Obviously the Black Rider spotlight is really on Marianne Faithfull as the devil --and she is fabulous. Still, I think that even those who aren't familiar with her work find Mary Margaret O'Hara to be outstanding. She got giant cheers and whistles after both shows we attended. It wasn't of course, but it almost seems as if the part was written for her peculiar stage presence and her kooky songbird voice. In addition to occasionally letting out some of those crazy trills and screams, she also sings in a really lovely jazzy style for many of the numbers including one solo song, a rendition of "I'll Shoot the Moon" --for which I would die to get a copy of her performing.It's just so perfectly matched for her voice --melancholy and a little crazy. As for her acting, she embodies a marionette/mechanical ballerina figurine sort of persona that's at once sad and creepy.

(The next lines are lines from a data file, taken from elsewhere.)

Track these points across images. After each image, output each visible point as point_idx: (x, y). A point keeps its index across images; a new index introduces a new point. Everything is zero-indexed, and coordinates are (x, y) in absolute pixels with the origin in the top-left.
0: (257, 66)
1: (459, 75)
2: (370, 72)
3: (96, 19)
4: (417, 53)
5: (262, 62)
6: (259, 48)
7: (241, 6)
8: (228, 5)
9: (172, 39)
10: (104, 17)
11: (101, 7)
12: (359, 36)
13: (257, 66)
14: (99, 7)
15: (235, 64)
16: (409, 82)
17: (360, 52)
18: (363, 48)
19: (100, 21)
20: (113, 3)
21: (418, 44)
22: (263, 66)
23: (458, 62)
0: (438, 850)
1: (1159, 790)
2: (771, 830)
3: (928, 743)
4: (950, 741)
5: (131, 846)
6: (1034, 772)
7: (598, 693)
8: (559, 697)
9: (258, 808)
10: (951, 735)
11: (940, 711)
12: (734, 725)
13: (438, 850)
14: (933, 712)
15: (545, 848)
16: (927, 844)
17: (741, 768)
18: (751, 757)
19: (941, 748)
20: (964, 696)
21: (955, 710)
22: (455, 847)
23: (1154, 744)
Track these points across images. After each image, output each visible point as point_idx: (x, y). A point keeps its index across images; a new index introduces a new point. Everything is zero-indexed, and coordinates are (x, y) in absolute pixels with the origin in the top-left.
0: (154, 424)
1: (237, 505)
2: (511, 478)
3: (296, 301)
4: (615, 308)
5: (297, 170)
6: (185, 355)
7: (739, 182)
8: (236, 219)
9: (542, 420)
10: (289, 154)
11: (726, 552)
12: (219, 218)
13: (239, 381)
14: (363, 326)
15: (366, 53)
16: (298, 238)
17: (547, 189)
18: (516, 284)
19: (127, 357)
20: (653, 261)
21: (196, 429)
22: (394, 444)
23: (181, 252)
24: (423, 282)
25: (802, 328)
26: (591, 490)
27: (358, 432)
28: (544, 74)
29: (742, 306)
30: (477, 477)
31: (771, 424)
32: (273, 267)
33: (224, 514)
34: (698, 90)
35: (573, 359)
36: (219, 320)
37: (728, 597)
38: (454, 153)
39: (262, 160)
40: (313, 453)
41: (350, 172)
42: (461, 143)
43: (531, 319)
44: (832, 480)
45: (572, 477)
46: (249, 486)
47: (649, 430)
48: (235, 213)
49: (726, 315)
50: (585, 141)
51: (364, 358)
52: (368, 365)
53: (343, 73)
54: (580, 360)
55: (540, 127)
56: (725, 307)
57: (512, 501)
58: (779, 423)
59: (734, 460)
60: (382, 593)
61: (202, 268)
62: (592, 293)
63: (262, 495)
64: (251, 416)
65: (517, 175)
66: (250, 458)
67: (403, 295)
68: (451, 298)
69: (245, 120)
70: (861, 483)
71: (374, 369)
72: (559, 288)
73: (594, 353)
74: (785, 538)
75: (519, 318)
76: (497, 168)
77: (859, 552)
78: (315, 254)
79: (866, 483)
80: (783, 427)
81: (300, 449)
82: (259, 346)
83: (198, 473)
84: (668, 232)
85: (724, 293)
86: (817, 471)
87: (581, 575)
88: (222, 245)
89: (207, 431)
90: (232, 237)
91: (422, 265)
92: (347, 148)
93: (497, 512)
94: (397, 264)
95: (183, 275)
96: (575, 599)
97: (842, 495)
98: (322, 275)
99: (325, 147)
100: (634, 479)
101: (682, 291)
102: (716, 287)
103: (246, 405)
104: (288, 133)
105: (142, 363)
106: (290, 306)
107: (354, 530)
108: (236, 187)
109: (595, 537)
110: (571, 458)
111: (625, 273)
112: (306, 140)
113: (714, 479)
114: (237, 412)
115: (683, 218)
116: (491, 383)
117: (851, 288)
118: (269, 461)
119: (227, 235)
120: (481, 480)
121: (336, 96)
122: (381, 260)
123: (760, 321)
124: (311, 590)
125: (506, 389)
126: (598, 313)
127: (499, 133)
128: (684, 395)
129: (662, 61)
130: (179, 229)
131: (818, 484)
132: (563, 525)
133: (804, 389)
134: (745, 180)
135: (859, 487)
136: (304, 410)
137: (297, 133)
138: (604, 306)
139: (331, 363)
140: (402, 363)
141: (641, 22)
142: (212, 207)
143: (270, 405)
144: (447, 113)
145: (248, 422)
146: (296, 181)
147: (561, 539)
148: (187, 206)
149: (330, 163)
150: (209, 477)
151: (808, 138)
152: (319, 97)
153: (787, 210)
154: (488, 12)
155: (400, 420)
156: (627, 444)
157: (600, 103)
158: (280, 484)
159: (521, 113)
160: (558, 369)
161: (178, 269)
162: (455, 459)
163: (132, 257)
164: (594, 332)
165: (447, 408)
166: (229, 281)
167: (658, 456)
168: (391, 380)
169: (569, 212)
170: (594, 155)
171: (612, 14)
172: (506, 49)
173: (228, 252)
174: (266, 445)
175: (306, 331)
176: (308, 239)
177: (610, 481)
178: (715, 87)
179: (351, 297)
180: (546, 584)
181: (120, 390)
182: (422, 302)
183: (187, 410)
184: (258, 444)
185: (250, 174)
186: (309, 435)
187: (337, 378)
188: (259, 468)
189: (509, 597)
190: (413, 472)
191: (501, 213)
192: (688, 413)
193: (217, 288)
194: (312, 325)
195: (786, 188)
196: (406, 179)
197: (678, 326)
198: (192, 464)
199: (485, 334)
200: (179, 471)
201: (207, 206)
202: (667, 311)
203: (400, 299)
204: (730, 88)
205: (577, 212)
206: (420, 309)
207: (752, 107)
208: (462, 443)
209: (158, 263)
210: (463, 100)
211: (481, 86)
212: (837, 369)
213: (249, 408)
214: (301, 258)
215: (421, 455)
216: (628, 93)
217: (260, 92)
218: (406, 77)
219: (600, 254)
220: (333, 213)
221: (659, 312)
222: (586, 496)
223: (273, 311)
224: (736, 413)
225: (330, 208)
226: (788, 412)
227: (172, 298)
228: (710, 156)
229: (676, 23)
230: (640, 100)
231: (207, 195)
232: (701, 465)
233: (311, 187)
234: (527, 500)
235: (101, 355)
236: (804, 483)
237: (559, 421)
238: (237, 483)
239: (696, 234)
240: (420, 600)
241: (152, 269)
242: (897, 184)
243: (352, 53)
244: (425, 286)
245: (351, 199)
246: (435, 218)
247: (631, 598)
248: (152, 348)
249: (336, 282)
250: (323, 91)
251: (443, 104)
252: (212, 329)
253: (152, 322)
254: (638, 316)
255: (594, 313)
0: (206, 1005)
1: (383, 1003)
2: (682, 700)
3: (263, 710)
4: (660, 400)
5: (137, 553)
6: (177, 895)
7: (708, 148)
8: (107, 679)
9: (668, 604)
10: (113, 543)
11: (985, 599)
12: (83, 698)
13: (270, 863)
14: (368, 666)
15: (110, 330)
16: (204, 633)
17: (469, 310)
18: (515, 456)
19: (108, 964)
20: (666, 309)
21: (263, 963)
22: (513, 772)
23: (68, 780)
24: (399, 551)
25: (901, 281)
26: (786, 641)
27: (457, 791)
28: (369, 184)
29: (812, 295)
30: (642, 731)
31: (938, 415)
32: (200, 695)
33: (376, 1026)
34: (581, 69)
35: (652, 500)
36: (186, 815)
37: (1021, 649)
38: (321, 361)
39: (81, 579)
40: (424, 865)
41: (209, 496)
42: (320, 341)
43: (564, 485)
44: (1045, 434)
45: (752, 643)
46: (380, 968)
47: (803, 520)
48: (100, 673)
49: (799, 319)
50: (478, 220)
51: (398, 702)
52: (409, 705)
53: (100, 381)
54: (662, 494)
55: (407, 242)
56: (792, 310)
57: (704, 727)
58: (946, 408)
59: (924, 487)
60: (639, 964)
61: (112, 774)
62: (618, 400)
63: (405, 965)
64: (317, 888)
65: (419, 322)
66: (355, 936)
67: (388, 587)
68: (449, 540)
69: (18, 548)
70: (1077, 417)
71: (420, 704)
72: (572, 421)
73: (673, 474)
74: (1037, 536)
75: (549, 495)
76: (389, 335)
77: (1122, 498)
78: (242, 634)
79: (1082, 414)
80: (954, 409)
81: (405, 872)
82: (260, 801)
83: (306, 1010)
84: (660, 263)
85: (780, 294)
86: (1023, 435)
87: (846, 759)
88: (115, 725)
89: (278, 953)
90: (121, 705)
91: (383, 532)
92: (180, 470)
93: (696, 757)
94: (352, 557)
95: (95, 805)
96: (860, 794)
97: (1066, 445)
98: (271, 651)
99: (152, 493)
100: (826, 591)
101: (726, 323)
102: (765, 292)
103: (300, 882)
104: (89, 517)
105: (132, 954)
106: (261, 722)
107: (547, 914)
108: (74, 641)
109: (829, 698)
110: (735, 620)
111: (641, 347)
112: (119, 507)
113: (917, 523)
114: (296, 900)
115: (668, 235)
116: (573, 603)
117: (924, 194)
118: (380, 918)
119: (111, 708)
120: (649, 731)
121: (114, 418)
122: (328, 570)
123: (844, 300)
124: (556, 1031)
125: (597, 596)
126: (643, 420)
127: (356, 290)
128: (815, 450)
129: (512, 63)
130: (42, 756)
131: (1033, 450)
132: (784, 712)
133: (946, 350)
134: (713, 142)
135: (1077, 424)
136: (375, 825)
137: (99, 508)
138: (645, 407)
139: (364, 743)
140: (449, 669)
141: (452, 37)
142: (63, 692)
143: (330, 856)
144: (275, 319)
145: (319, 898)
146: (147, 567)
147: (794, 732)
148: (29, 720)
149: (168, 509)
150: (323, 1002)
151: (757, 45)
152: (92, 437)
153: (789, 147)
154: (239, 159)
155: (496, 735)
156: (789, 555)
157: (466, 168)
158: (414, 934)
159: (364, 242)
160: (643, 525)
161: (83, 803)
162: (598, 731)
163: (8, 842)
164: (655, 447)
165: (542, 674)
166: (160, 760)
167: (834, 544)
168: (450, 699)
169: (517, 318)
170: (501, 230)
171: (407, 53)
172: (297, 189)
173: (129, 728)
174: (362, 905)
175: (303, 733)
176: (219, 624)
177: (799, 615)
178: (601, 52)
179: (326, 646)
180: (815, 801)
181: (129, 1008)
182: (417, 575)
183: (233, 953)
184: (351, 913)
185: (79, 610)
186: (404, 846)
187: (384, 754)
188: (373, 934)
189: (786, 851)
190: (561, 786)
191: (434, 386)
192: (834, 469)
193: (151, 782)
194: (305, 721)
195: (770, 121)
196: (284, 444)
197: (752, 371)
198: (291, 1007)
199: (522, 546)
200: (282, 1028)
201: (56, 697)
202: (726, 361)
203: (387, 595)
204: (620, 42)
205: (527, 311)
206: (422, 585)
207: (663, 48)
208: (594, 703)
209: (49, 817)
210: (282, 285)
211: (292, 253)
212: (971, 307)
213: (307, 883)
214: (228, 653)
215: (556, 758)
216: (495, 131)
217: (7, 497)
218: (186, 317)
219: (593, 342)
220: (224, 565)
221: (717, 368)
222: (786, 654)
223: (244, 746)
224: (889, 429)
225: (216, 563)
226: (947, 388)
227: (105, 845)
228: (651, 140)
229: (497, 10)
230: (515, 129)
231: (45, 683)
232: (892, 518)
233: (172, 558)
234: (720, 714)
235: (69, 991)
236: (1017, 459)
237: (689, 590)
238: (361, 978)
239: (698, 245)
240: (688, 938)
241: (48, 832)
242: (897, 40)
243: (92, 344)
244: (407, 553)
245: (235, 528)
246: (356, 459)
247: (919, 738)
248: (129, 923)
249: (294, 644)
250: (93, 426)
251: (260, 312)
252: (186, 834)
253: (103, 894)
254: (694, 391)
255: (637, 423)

Overall "The Black Rider" is odd, fascinating and very engaging and I would have enjoyed it even without Mary Margaret O'Hara or Marianne Faithfull. Although some of the theater's subscriber members were clearly put off, bored or confused by its experimental nature (a woman two seats down from us slept through most of the first act), I found it to be this oddly charming, somewhat unsettling blend of Kabuki theater, a German opera, a Warner Bros. cartoon, ballet and a circus sideshow. Seeing it twice was definitely a plus because I was able to pick up on a lot of the nuances that sailed over my head the first time through. Oh, and the show's male lead, Matt McGrath is absolutely astounding. He's been on Broadway and in numerous films and I now want to check out everything he's done.


Oh, and we caught a glimpse of Francis Ford Coppola in the audience last Friday and Phil Lesh from the Grateful Dead nearly bowled Cory over in the bathroom. We'll take our version of Gawker stalker where we can get it I suppose.

P.S. A belated happy birthday shout-out to Bobby J. Hope the day treated you well and that the year has many good things waiting.